> Exercise brief: Below are records; state how many of their lines hold the word "Салат", and give only the figure.
◇ ◇ ◇ ◇ ◇ ◇ ◇
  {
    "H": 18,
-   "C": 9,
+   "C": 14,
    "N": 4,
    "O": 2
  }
◇ ◇ ◇ ◇ ◇ ◇ ◇
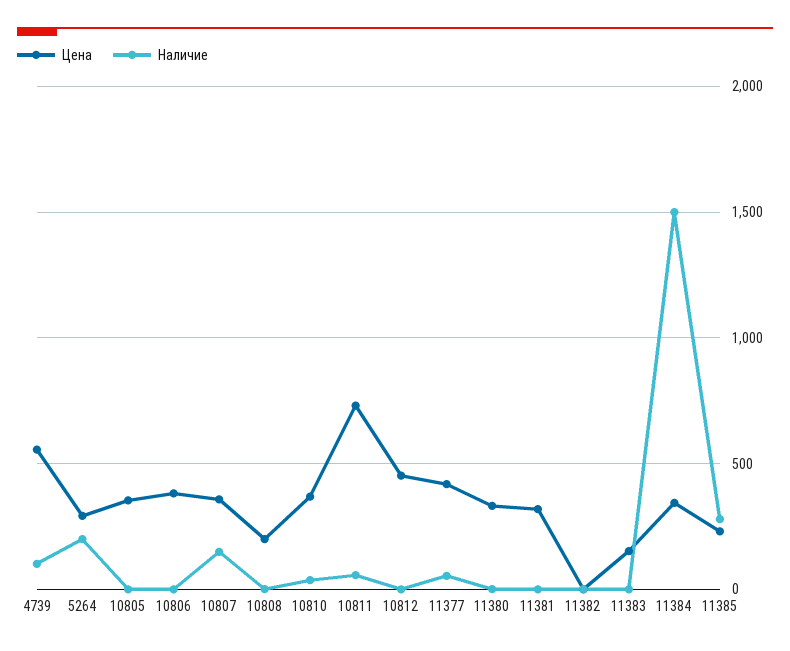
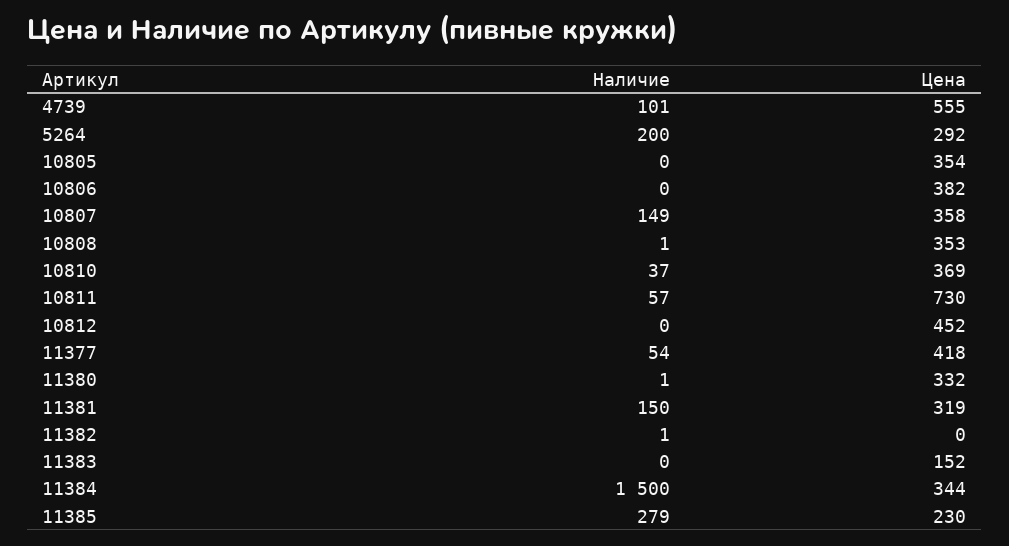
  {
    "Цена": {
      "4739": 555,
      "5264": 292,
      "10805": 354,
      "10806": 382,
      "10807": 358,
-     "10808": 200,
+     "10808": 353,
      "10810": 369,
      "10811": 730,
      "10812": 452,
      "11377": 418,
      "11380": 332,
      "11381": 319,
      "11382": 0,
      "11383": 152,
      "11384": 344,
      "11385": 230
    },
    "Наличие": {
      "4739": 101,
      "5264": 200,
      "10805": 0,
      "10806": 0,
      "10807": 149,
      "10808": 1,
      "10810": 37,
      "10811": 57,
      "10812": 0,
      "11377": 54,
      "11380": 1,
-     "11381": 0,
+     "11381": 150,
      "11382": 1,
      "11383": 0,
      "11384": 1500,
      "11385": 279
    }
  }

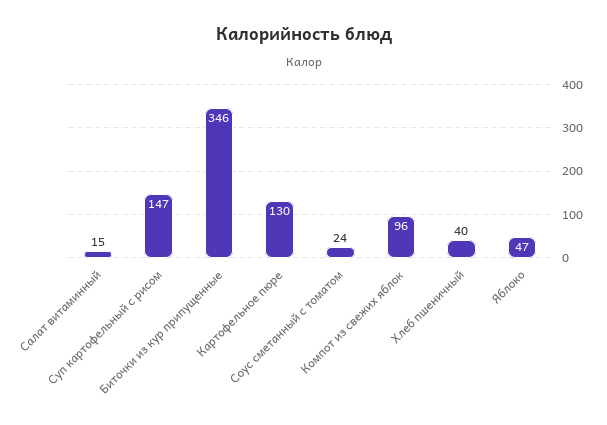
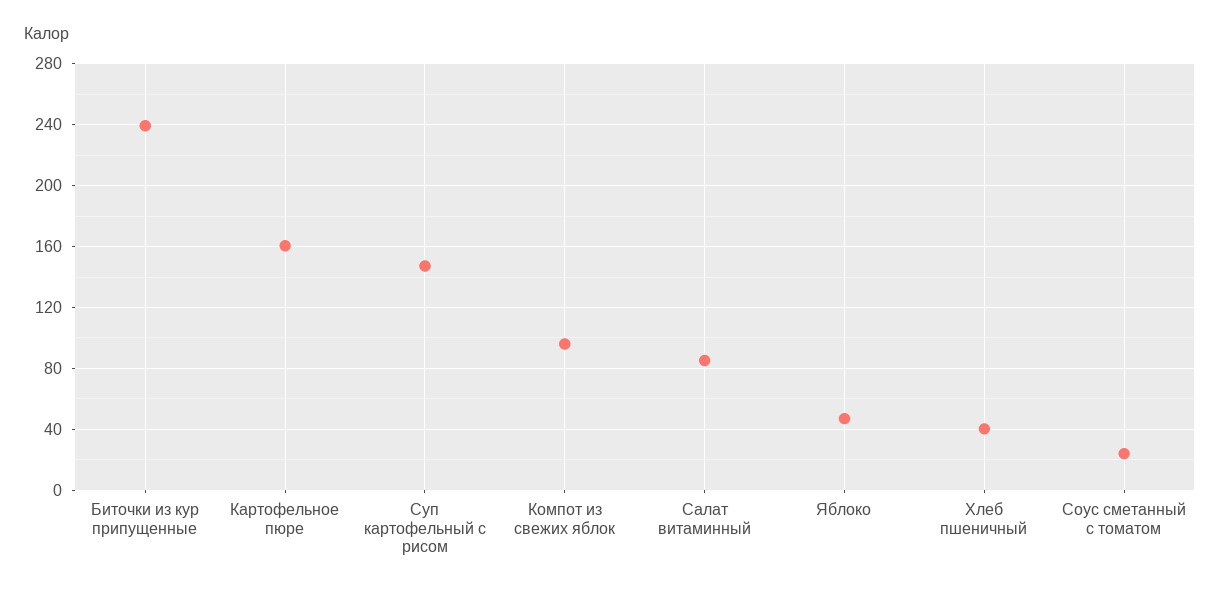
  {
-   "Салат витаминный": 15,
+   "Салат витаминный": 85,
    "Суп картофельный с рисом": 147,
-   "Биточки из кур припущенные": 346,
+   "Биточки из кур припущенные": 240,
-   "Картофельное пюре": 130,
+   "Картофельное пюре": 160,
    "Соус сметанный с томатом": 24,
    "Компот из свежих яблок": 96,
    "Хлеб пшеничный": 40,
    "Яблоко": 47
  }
◇ ◇ ◇ ◇ ◇ ◇ ◇
> The answer: 2